The system may further include a base station coupled to a telephone network to permit wireless units to communicate with the telephone network via the base station. In an exemplary embodiment, the base station may be coupled to a public switched telephone network (PSTN) to allow units to communicate via the PSTN.
The units are programmed for operation at multiple frequencies. In an exemplary embodiment, a first unit transmits a request to communicate with a second unit using a selected subset of the operational frequencies. The second unit monitors at least one channel of the selected subset to detect the request to communicate. When a communication link is established between the units, the communication occurs over the entire set of operational frequencies. In one embodiment, the operational frequencies are selected in accordance with a pseudo-random sequence such that both units are programmed for operation in accordance with the pseudo-random sequence.
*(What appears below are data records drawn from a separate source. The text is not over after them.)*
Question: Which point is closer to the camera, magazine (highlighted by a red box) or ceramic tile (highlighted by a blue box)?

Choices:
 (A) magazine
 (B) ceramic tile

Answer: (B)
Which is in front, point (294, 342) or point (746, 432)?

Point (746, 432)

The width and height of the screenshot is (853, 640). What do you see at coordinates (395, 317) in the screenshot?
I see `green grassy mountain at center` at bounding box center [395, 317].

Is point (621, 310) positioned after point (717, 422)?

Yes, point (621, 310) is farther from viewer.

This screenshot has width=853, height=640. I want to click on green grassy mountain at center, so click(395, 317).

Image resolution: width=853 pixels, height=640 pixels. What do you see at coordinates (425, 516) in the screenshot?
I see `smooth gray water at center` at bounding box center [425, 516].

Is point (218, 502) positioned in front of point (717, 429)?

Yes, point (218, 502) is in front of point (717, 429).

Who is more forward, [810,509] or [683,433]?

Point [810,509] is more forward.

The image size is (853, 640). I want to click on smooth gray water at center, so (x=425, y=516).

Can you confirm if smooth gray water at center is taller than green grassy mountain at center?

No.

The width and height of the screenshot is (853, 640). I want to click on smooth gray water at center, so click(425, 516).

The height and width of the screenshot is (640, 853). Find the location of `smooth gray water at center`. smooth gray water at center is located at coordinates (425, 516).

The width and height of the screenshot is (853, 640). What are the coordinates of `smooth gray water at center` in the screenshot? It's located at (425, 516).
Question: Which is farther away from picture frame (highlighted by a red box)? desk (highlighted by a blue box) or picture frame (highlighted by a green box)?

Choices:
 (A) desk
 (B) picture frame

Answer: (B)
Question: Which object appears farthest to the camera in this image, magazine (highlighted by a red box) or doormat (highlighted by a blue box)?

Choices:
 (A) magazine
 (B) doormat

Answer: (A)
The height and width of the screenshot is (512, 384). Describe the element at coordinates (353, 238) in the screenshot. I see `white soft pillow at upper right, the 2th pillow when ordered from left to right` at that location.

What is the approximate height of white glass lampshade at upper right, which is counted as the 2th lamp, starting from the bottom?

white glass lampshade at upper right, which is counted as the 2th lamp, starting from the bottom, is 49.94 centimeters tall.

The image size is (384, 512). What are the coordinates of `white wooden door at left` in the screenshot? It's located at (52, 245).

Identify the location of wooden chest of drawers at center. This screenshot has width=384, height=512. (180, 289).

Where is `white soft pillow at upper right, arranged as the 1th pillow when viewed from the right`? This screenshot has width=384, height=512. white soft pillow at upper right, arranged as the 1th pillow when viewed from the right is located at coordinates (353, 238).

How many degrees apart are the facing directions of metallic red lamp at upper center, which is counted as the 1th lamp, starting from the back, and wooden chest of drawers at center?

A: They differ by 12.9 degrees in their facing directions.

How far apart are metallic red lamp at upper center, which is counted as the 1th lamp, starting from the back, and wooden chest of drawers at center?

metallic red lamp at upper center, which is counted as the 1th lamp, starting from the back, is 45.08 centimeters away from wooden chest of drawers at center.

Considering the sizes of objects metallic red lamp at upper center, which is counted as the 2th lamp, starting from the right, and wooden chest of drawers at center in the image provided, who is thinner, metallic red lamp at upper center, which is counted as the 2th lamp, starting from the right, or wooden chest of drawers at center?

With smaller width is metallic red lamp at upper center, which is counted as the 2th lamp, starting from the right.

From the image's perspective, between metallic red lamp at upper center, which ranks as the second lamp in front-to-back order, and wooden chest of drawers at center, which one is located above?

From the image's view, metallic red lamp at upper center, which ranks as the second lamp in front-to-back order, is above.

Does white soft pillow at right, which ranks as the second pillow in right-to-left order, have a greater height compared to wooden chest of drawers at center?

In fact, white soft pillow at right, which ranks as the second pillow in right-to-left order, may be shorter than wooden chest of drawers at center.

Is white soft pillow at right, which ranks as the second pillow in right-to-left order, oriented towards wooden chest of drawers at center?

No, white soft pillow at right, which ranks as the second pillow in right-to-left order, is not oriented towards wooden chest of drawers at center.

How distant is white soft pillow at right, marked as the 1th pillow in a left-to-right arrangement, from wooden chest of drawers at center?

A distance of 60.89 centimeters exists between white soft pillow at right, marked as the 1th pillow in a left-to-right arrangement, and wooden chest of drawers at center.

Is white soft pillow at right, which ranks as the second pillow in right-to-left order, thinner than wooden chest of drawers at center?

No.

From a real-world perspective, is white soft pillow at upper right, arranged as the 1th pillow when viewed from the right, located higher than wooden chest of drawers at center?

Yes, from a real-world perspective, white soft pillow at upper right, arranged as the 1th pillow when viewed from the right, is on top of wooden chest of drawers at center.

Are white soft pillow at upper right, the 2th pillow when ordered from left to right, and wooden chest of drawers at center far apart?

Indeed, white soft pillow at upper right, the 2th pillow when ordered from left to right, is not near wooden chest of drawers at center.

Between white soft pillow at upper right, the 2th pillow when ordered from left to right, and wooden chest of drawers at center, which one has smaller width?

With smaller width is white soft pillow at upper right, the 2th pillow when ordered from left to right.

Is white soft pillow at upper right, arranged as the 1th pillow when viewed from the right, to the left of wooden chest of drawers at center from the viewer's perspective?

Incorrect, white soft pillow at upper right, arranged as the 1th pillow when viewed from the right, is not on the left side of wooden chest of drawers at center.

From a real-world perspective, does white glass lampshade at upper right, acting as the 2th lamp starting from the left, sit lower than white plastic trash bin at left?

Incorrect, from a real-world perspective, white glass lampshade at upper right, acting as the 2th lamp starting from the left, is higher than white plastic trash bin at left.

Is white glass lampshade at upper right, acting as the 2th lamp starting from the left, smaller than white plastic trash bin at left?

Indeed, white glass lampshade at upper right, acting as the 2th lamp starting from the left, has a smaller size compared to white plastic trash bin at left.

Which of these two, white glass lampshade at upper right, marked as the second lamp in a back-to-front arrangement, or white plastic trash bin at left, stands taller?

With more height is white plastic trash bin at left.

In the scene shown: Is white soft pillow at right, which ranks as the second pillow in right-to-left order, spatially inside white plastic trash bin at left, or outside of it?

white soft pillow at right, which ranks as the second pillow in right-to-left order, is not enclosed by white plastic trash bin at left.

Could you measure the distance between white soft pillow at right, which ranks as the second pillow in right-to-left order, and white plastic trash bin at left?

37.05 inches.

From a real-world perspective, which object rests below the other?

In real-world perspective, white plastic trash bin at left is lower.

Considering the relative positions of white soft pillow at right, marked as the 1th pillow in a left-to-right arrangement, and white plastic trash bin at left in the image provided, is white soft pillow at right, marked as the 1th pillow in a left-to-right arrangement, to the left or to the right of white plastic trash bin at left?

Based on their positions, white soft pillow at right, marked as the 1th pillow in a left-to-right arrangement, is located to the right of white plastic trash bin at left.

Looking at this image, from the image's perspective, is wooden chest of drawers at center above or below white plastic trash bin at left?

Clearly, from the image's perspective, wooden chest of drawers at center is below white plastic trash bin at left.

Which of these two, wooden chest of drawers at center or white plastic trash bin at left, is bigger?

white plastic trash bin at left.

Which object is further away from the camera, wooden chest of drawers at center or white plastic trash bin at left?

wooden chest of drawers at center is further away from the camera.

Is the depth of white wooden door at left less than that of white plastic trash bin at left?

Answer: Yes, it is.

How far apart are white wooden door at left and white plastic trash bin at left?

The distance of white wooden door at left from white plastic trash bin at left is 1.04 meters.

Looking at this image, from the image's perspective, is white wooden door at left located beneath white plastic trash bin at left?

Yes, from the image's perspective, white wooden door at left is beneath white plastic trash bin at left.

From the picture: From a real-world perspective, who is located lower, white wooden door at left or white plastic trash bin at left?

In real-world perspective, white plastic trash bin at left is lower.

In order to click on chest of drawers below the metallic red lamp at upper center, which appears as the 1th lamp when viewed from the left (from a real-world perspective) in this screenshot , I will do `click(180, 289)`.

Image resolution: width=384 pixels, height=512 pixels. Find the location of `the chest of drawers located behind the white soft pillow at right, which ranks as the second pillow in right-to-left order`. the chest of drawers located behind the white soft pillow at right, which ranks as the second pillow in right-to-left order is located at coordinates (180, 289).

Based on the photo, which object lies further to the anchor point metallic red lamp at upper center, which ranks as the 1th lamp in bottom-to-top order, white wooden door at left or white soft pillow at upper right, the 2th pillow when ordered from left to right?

The initial communication may include a plurality of control data frames containing data to allow synchronization between the first and second units and to allow exchange of data relating to the pseudo-random sequence. The data frame also includes identification data indicating the second unit as a called party.
When a wireless communication link has been established, voice communications may occur bi-directionally using a plurality of message data frames. The message data frames include a provision for transmitting the power change request signal.